Comment by bastawhiz

17 hours ago

Many labs use TPUs, but not exclusively. Most labs need more compute than they can get, and if there's TPU capacity, they'll adapt their systems to be able to run partially on TPUs.

even google doesnt only use TPUs.

  • Google is in a different position to others in that they're the only frontier lab with a cloud infra business.
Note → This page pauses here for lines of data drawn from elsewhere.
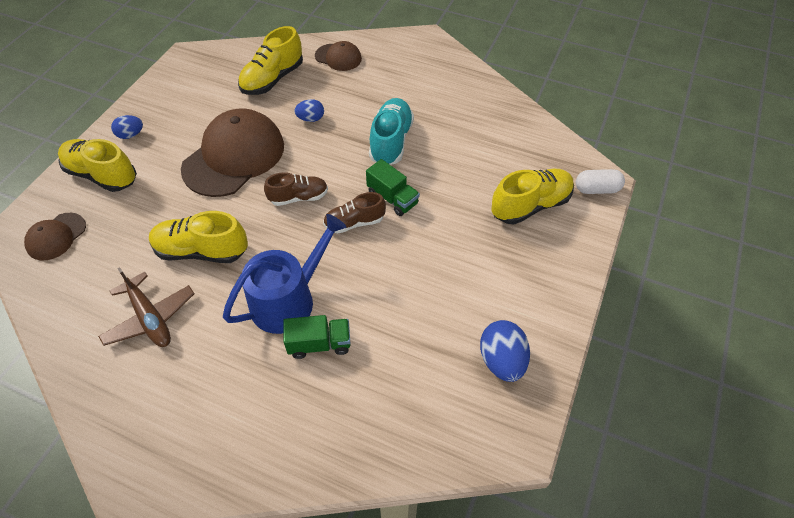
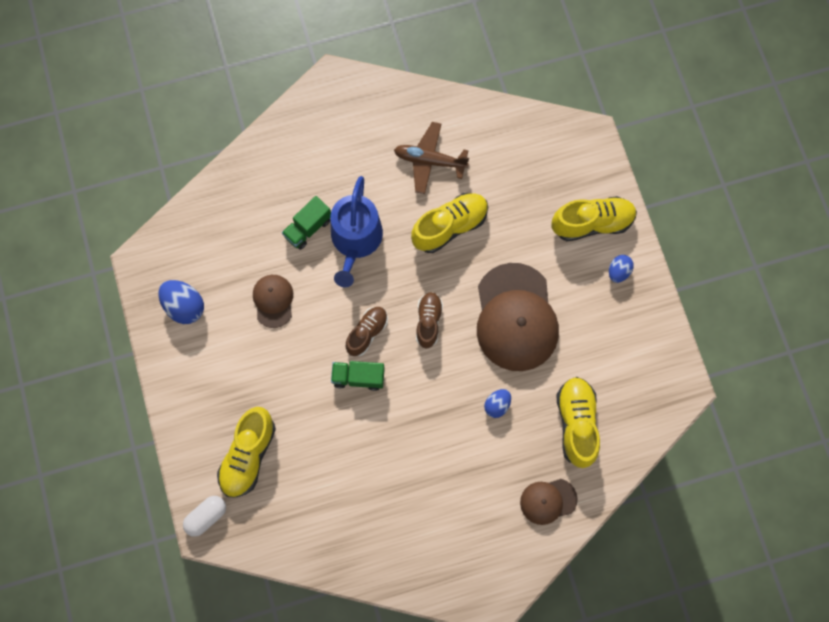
camera: 140 degrees right, 20 degrees up
(56, 236) = (559, 158): brown cap -> brown cap (273, 301)
(299, 197) = (428, 321): brown shoe -> brown shoe turned 150 degrees clockwise
(391, 141) = (409, 434): turquoise shoe -> none

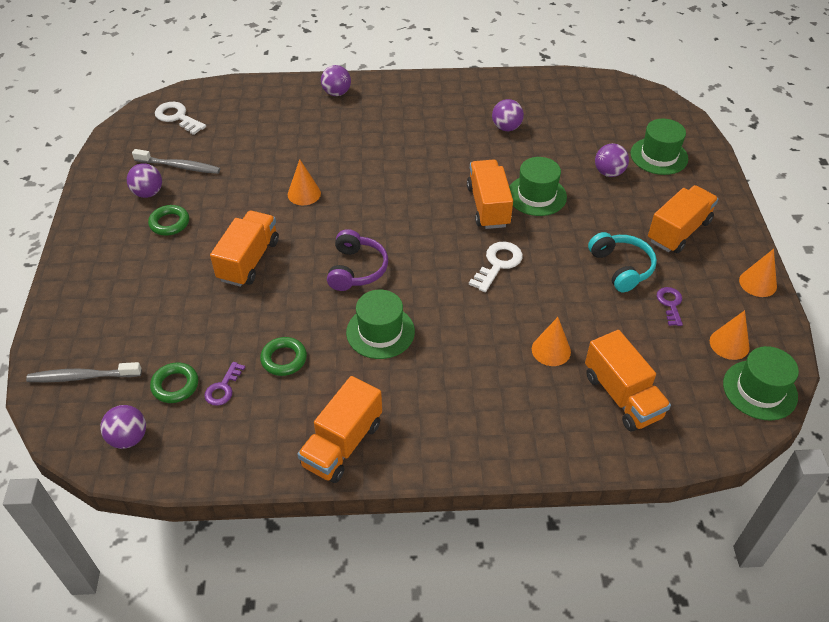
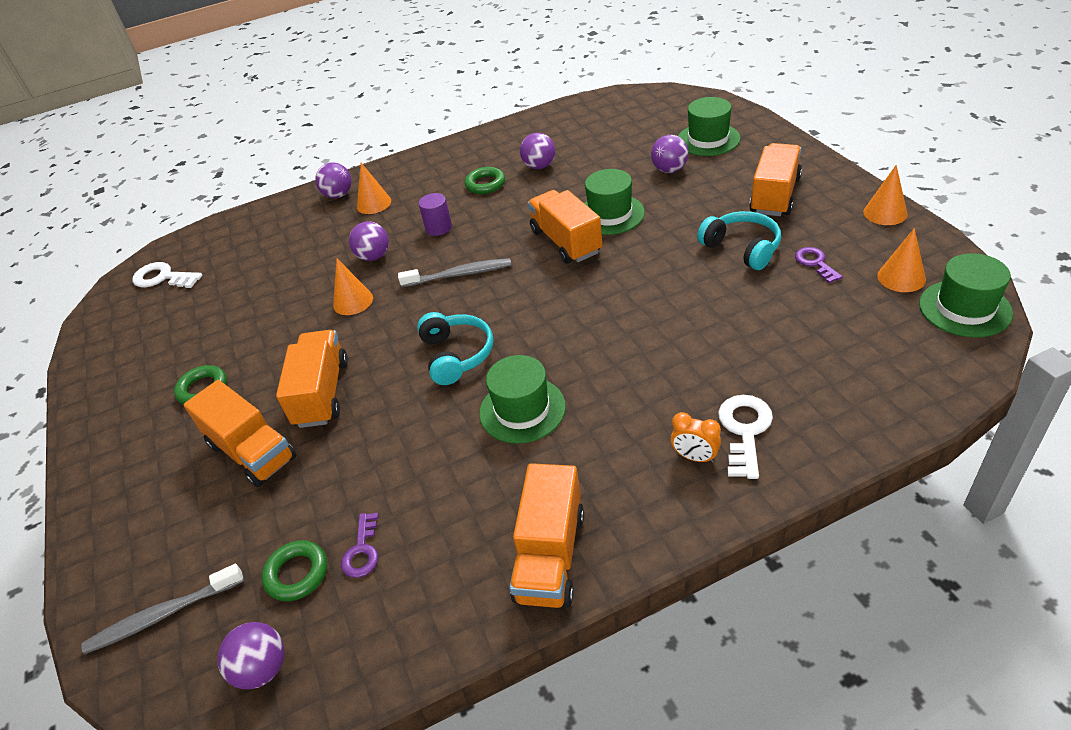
camera: 15 degrees left, 5 degrees down
(148, 193) = (161, 367): purple ball -> purple ball (374, 256)
(179, 166) = (188, 325): grey toothbrush -> grey toothbrush (459, 274)
(284, 359) = (422, 485): green ring -> green ring (485, 184)
(356, 269) = (456, 355): purple headphones -> turquoise headphones
(398, 154) = (438, 228): none -> purple cylinder
(480, 418) = (695, 457): none -> orange clock
(498, 264) = (611, 292): white key -> white key (744, 430)
(551, 350) = (725, 354): orange cone -> orange cone (374, 203)
(622, 396) = (832, 370): orange truck -> orange truck (252, 452)

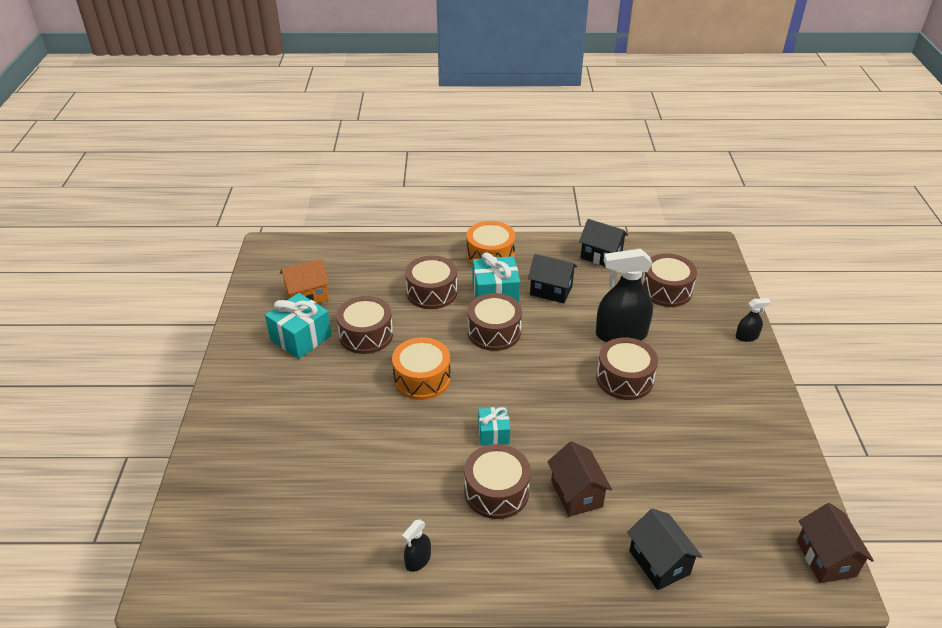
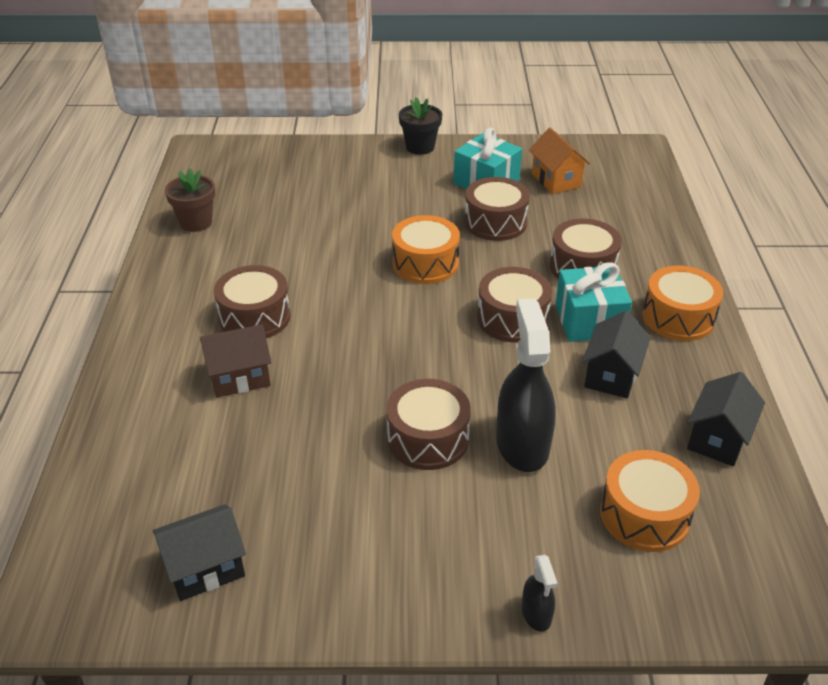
camera: 90 degrees right, 0 degrees up
(224, 381) = (420, 147): none -> black flower pot
(334, 563) = (196, 222): none -> brown flower pot
(418, 560) = (185, 267): black spray bottle -> none
(493, 433) = (337, 316): turquoise gift -> none
(659, 562) = (130, 438): black house -> black house (205, 568)
(666, 290) = (644, 515): brown drum -> orange drum
(826, 558) = (82, 611): brown house -> none

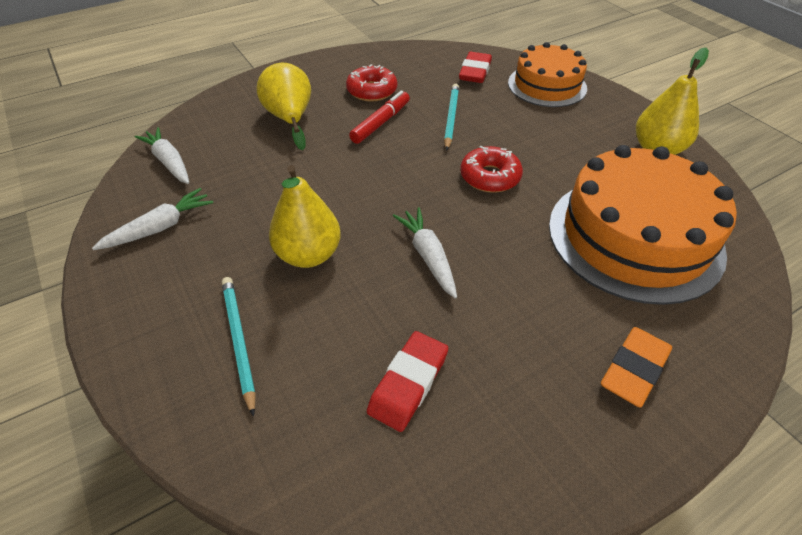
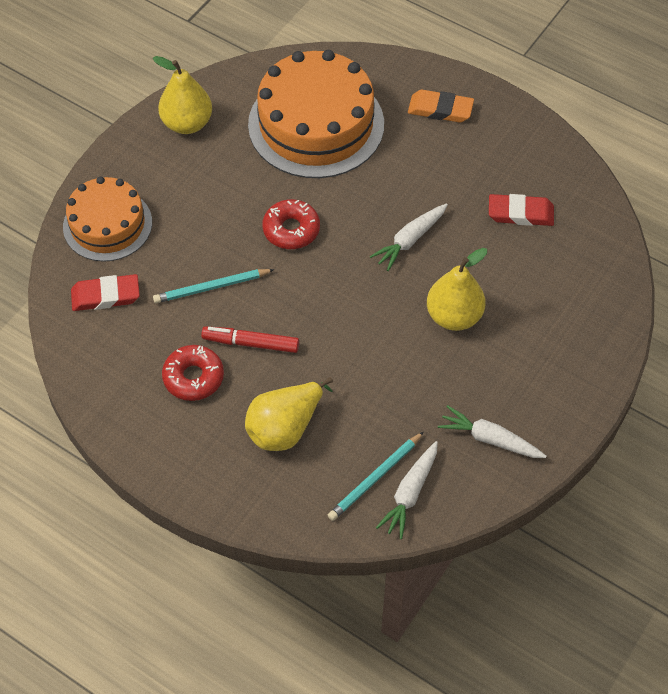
camera: 115 degrees left, 10 degrees up
(239, 341) = (551, 317): turquoise pencil -> turquoise pencil (375, 478)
It obviously makes sense to sell GPUs on cloud infra as people want to rent them. In that respect Google buys a ton of GPUs to rent out.

    What's unclear to me is how much Google uses GPUs for their own stuff. Yes Gemini runs on GPUs now, so that Google can sell Gemini on-prem boxes (recent release announced last week), but is any training or inference for Gemini really happening on GPUs? This is unclear to me. I'd have guessed not given that I thought TPUs were much cheaper to operate, but maybe I'm wrong.

    Caveat, I work at Google, but not on anything to do with this. I'm only going on what's in the press for this stuff.

Why is AMD not more popular then if labs are so flexibly with giving away CUDA?

  • people are trying, especially for inference. For training, it’s just too high risk to tank your training I think.

    TPUs are at least dogfooded by Google deepmind, no team AFAIK has gotten the AMD stack to train well.